Munir, aged 20, recently joined a local garment factory around his house as a worker. With a family of 3, his expenditure has not been incommodious until one of his parents was affected by Covid-19.
Although the symptoms were mild and he was treating his mother at home, it left a hefty pressure on Munir. Even 3 months after his mother recovered, Munir is still in debt with high-interest rates and late fees making it worse every passing day.
PLIGHT OF THE BLUE-COLLAR WORKERS: Instances like Munir's is a reality for the majority of blue-collar workers in Bangladesh. Unexpected expenditures, especially during the times of Covid, have made it evident that financial stress hits every household in the most unpredictable ways.
Considering the cases of blue-collar workers where individuals within this socioeconomic class live paycheck to paycheck in a span of 30 days, makes the idea of financial health a nonexistent one-- having to spend the salary all at once and always staying on the edge.
In a study conducted by the 'International Growth Center funded by UK Aid' and published in the paper titled "Scarcity at the end of the month: First results from a field experiment in Bangladesh," it has been observed that there are pieces of evidence of the correlation between financial wellness and worker productivity. What exactly do we define by financial wellness and health of a worker?
TACKLING UNEXPECTED EXPENSES: Managing cash flow is the most pressing everyday issue for low and middle-income workers as they manage to cover basic needs throughout the month. Unexpected expenses between paychecks cause substantial financial stress and vulnerability among employees.
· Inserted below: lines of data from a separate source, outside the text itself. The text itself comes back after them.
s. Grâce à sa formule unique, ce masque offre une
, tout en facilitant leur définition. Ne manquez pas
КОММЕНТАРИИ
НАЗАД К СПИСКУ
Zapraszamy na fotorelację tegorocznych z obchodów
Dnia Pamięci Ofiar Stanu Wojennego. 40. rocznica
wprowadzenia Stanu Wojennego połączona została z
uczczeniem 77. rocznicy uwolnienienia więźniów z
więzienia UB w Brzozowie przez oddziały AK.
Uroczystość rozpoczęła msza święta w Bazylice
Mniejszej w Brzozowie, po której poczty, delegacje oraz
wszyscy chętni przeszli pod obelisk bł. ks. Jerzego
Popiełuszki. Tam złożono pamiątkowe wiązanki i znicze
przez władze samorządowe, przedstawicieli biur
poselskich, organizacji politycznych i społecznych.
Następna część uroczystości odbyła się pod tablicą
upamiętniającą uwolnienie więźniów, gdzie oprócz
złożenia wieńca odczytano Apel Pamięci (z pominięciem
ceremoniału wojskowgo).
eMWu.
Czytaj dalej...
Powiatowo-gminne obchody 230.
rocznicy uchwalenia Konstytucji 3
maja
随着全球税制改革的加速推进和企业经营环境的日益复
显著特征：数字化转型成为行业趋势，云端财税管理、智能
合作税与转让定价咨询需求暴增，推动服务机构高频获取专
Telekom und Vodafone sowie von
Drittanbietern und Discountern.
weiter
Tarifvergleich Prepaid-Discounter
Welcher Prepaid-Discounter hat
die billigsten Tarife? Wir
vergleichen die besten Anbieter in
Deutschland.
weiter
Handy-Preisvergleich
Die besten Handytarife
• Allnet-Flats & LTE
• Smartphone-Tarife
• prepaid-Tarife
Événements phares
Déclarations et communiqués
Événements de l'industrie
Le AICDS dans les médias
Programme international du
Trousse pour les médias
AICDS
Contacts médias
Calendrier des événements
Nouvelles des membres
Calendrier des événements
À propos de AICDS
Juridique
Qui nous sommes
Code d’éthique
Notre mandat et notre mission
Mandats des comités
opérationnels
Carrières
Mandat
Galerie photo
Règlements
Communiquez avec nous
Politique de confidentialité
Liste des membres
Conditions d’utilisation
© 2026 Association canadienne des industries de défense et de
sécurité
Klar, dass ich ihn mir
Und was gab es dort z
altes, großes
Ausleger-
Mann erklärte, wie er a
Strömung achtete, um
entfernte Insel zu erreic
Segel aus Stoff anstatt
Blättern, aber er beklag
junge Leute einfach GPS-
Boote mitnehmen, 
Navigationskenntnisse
The concept and foundation of financial health protect these employees/workers holistically against such financial stress through various means of managing their money.
To address these concerns, the study suggests that modifying the timings of wage payments positively affects the ability of the blue-collar worker households to react to unexpected expenses between paychecks resulting in increased productivity, loyalty, and lower absenteeism.
The study also stated, "18 per cent of workers at a factory that is quite representative of the general workforce respond that they regularly have to cut meals at the end of the month and 50 per cent respond having to borrow at least once per month to meet expenses, typically from moneylenders or shopkeepers at extremely high-interest rates."
THE NEVERENDING CYCLE OF DEBT: During the interaction with respondents, that includes 632 workers at a large garment manufacturing firm in Bangladesh, when asked if, in the past 12 months, they had fallen short of money by the end of the month, 32 per cent of respondents reported that they needed to borrow, 45 per cent reported that they had to delay payments to shops, and 5 per cent reported that they were forced to cut meals to make ends meet. These shortfalls directly link the suggestion that workers find it difficult to manage their income over the course of the month.
Considering Munir's case at an actual household, it wouldn't be too long till the household was already tied within the debt trap due to lack of access to a source that would support to stay away from debts during emergencies. In the effort of making ends meet, whether for food, shelter, health, or any basic necessity, individuals like Munir are forced to enter situations where they are pleading for loans from peers or lenders who charge high-interest rates.
This inability to make ends meet is likely to have long-lasting negative consequences for the low income households. The extended dependency on informal loans and debts not only reduces their ability to opt for money management options such as savings but also reduces their capacity to cope with income shocks.
The aforementioned study has also linked a lack of work performance and access to income: workers who receive some amount of cash before designated payday are less frustrated about making ends meet and are more productive at work.
INDIVIDUAL FINANCIAL WELLNESS BRINGS WHOLISTIC GROWTH:
When zooming into an employer's perspective, considering financial wellness for employees and workers supports the company is having a workforce that is less stressed out about matters that may lead to regular switching of jobs or leaving the job midway.
When the employers take the holistic approach towards the employees' wellness, including financial, they support an entire system in setting benchmarks putting forth growth of the economy and the people involved even at the grassroots level -- making it vital for employers as well to focus on factors that hamper the productivity of the workers.
Enabling financial services that combat the systemic burden and increase employees' financial health does not only support the employees but the employers, and in the longer run, the greater community as well. With the increasing demand for financial literacy, ensuring that middle and lower-income classes are a part of the journey in being educated and in receiving services that will support their financial wellness is the only way forward towards a stronger economy.